Given instruction ::
Rename "locality" to "site" in the records, starting with the line that contains "collectors: E. Dudley" and going on through the line that contains "genus: Croton". Give back only those lines, with everything else unchanged.

"""

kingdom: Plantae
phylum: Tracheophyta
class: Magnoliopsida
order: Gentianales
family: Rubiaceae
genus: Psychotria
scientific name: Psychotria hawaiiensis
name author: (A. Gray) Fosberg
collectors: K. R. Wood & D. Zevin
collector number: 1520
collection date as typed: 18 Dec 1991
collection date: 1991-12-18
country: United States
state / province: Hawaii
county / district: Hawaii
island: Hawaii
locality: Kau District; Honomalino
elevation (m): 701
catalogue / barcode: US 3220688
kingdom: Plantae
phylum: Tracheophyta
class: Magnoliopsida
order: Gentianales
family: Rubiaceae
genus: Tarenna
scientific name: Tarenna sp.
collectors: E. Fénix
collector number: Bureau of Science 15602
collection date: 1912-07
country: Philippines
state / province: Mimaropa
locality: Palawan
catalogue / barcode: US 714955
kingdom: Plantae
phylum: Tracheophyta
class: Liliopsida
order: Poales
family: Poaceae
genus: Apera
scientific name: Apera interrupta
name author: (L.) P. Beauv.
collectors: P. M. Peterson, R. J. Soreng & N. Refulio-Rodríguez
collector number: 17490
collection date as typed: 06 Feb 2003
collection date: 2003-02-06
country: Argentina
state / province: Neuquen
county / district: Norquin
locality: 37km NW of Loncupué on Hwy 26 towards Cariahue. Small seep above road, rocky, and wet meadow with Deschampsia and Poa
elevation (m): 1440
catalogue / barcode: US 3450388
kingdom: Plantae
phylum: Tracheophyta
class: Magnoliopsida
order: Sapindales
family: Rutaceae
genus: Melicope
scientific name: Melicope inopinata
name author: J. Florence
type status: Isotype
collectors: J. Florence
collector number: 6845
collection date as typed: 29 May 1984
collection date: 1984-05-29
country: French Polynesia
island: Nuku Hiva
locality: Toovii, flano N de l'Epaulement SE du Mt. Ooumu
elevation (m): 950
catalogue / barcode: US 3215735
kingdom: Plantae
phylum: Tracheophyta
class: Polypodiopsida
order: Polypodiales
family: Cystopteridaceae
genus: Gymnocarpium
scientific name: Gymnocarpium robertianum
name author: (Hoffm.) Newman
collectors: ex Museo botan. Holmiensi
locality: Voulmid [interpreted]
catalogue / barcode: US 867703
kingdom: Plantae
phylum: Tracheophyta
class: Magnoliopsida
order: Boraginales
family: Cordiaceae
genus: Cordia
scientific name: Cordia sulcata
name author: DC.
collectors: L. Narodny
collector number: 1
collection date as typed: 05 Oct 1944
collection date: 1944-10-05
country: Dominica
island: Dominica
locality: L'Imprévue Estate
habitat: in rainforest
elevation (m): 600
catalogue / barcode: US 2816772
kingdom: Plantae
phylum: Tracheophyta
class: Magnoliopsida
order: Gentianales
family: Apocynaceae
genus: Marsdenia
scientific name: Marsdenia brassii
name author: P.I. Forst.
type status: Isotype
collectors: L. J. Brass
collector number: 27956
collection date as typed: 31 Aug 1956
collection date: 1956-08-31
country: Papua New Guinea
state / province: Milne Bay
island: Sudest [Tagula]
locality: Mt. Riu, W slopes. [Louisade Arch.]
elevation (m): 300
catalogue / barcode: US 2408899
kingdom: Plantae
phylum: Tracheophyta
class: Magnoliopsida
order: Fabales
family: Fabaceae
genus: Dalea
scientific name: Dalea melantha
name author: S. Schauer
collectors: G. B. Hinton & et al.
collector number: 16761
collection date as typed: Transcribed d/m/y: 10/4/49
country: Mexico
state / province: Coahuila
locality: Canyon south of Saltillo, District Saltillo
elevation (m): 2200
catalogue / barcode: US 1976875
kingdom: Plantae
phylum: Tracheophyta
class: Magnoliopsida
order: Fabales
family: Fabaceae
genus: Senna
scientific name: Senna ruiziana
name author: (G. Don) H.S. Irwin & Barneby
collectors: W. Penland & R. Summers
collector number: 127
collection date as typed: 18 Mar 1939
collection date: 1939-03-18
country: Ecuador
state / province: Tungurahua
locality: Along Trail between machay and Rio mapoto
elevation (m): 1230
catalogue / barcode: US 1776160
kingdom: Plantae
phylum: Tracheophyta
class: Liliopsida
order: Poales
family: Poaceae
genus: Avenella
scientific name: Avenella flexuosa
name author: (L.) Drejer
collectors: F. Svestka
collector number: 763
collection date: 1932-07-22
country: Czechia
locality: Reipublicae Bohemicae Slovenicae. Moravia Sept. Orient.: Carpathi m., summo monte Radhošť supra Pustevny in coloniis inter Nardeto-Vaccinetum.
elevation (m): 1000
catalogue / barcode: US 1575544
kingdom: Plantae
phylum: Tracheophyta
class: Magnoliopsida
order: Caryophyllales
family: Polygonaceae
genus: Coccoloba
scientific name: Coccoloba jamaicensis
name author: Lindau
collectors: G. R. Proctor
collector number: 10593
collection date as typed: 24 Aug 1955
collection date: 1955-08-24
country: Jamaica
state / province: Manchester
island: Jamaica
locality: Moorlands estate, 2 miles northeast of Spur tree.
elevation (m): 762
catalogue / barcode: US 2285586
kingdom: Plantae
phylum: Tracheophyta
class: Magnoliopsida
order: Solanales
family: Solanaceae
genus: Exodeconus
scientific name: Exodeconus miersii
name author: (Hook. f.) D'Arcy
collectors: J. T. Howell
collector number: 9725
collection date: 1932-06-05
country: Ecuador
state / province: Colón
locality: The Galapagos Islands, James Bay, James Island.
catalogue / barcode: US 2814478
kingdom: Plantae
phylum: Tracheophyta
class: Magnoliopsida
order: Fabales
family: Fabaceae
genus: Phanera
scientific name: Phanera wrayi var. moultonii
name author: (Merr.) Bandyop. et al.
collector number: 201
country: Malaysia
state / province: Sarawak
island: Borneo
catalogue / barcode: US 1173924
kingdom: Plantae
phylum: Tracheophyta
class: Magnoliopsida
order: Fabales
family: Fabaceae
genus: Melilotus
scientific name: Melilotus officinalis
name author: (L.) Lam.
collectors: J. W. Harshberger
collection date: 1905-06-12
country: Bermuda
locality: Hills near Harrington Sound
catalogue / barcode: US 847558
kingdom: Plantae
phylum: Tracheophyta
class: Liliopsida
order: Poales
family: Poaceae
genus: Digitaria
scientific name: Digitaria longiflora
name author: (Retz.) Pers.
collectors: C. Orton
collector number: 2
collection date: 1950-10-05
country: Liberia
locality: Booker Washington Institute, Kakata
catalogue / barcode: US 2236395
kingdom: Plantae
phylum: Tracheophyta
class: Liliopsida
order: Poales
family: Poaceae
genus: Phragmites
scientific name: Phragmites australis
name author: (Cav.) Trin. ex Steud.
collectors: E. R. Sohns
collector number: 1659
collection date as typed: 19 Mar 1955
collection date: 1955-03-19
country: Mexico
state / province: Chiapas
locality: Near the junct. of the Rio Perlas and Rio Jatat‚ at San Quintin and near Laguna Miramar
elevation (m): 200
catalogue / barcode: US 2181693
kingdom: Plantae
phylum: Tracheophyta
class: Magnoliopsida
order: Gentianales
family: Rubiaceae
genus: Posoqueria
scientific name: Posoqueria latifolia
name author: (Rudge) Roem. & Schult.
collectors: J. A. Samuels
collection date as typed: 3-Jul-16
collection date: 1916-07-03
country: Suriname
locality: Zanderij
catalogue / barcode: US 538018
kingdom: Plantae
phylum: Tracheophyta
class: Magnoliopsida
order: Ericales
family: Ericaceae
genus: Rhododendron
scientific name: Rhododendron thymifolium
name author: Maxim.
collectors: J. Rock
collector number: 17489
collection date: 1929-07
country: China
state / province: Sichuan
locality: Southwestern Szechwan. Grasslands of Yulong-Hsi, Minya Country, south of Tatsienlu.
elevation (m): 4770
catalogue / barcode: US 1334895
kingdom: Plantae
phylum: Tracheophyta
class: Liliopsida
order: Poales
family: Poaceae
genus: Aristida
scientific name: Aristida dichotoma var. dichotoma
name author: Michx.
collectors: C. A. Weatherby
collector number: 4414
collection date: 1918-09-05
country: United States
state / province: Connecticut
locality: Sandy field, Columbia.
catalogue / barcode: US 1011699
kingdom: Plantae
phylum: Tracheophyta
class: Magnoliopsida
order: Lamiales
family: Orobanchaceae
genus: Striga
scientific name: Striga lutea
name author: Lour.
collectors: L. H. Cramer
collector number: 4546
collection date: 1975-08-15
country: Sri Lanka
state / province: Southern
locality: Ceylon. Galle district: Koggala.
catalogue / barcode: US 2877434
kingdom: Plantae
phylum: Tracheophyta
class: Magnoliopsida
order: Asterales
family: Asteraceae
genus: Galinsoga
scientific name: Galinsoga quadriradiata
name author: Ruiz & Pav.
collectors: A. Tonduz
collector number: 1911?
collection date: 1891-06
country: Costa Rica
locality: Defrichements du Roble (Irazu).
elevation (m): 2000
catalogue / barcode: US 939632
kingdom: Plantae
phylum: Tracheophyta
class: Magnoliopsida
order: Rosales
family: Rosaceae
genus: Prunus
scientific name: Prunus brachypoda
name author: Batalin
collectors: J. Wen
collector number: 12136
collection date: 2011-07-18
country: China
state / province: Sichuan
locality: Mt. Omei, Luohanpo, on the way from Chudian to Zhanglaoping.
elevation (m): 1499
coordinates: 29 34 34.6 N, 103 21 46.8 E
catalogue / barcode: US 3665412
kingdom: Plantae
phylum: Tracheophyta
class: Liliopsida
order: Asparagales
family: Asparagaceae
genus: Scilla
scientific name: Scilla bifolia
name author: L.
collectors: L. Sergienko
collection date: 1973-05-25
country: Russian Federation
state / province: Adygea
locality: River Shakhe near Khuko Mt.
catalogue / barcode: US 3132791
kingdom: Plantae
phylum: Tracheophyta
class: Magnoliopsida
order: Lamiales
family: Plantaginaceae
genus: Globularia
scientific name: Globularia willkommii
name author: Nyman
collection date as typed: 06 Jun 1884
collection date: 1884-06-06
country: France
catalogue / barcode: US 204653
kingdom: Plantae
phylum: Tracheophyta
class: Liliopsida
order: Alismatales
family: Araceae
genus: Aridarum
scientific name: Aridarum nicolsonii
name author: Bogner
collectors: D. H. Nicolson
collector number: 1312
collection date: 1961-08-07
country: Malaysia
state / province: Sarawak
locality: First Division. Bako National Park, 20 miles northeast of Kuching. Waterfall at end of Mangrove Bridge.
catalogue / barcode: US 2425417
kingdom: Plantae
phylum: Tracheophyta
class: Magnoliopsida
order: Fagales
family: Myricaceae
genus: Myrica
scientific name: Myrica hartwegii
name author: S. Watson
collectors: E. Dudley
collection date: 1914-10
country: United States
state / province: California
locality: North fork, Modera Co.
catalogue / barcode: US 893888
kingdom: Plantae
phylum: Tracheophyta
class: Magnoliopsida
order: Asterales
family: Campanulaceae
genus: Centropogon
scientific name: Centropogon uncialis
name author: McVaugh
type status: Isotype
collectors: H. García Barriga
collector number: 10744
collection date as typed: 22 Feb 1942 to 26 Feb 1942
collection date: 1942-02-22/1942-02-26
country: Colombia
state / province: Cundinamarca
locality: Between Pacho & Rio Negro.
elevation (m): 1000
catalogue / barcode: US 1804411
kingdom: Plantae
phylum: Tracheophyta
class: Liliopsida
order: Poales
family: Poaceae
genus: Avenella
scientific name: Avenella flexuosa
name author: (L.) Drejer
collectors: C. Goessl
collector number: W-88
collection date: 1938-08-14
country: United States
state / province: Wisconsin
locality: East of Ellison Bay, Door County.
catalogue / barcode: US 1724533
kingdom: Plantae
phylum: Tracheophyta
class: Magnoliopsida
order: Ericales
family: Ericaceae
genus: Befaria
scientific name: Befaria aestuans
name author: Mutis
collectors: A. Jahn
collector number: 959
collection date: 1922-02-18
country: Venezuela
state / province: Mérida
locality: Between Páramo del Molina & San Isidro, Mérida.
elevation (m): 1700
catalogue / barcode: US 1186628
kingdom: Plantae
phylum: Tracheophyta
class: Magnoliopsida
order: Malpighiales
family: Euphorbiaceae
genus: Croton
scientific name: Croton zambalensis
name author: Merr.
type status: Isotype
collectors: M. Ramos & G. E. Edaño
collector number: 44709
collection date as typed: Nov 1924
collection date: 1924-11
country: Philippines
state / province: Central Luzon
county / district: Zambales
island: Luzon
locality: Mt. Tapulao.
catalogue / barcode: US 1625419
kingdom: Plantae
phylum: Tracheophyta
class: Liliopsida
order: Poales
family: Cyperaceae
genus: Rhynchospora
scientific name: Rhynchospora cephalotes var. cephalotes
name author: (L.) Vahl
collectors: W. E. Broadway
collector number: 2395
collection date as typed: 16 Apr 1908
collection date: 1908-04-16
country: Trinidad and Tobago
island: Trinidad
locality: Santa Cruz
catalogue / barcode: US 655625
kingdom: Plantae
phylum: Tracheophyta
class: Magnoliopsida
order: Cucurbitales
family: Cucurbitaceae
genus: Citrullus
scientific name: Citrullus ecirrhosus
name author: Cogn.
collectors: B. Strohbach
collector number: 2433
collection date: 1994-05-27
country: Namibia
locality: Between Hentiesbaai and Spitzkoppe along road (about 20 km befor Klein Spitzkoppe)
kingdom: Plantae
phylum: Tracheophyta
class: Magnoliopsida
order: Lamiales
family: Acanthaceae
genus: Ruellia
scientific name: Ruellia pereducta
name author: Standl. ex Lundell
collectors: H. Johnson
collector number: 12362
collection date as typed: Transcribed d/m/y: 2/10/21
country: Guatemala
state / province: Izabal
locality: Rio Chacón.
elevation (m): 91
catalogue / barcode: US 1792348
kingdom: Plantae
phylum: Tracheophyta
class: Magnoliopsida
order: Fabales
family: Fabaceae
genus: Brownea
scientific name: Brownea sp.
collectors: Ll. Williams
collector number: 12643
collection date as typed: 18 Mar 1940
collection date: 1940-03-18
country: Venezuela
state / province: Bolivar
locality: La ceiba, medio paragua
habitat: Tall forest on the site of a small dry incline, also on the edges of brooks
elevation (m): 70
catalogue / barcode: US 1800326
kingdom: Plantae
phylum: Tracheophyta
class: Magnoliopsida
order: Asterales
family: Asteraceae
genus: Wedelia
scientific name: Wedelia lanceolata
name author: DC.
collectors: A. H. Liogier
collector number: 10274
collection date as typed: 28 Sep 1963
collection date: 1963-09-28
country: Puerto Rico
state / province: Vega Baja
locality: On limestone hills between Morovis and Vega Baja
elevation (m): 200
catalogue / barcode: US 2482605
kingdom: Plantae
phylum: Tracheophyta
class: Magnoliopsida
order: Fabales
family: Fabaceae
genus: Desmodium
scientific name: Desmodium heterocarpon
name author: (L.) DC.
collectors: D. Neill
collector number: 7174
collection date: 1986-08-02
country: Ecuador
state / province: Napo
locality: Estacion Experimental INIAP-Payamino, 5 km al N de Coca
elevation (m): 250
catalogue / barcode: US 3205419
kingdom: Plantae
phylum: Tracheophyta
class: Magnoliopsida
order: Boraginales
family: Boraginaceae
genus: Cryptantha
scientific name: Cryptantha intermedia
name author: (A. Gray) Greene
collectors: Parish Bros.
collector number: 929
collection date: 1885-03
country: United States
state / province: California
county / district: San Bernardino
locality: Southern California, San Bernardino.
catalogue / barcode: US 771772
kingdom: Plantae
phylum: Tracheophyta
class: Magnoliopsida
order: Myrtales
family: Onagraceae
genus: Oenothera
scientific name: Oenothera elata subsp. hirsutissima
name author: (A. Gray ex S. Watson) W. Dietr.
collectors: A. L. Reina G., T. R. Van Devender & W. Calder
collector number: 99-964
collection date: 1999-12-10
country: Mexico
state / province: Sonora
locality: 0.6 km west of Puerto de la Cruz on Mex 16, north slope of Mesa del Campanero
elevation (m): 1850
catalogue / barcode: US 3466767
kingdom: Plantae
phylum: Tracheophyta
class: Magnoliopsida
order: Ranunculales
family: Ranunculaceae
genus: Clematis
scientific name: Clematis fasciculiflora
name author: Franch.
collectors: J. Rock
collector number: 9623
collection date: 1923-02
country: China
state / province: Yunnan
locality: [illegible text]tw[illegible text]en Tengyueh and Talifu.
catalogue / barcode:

"""

Solution to the exercise ::
collectors: E. Dudley
collection date: 1914-10
country: United States
state / province: California
site: North fork, Modera Co.
catalogue / barcode: US 893888
kingdom: Plantae
phylum: Tracheophyta
class: Magnoliopsida
order: Asterales
family: Campanulaceae
genus: Centropogon
scientific name: Centropogon uncialis
name author: McVaugh
type status: Isotype
collectors: H. García Barriga
collector number: 10744
collection date as typed: 22 Feb 1942 to 26 Feb 1942
collection date: 1942-02-22/1942-02-26
country: Colombia
state / province: Cundinamarca
site: Between Pacho & Rio Negro.
elevation (m): 1000
catalogue / barcode: US 1804411
kingdom: Plantae
phylum: Tracheophyta
class: Liliopsida
order: Poales
family: Poaceae
genus: Avenella
scientific name: Avenella flexuosa
name author: (L.) Drejer
collectors: C. Goessl
collector number: W-88
collection date: 1938-08-14
country: United States
state / province: Wisconsin
site: East of Ellison Bay, Door County.
catalogue / barcode: US 1724533
kingdom: Plantae
phylum: Tracheophyta
class: Magnoliopsida
order: Ericales
family: Ericaceae
genus: Befaria
scientific name: Befaria aestuans
name author: Mutis
collectors: A. Jahn
collector number: 959
collection date: 1922-02-18
country: Venezuela
state / province: Mérida
site: Between Páramo del Molina & San Isidro, Mérida.
elevation (m): 1700
catalogue / barcode: US 1186628
kingdom: Plantae
phylum: Tracheophyta
class: Magnoliopsida
order: Malpighiales
family: Euphorbiaceae
genus: Croton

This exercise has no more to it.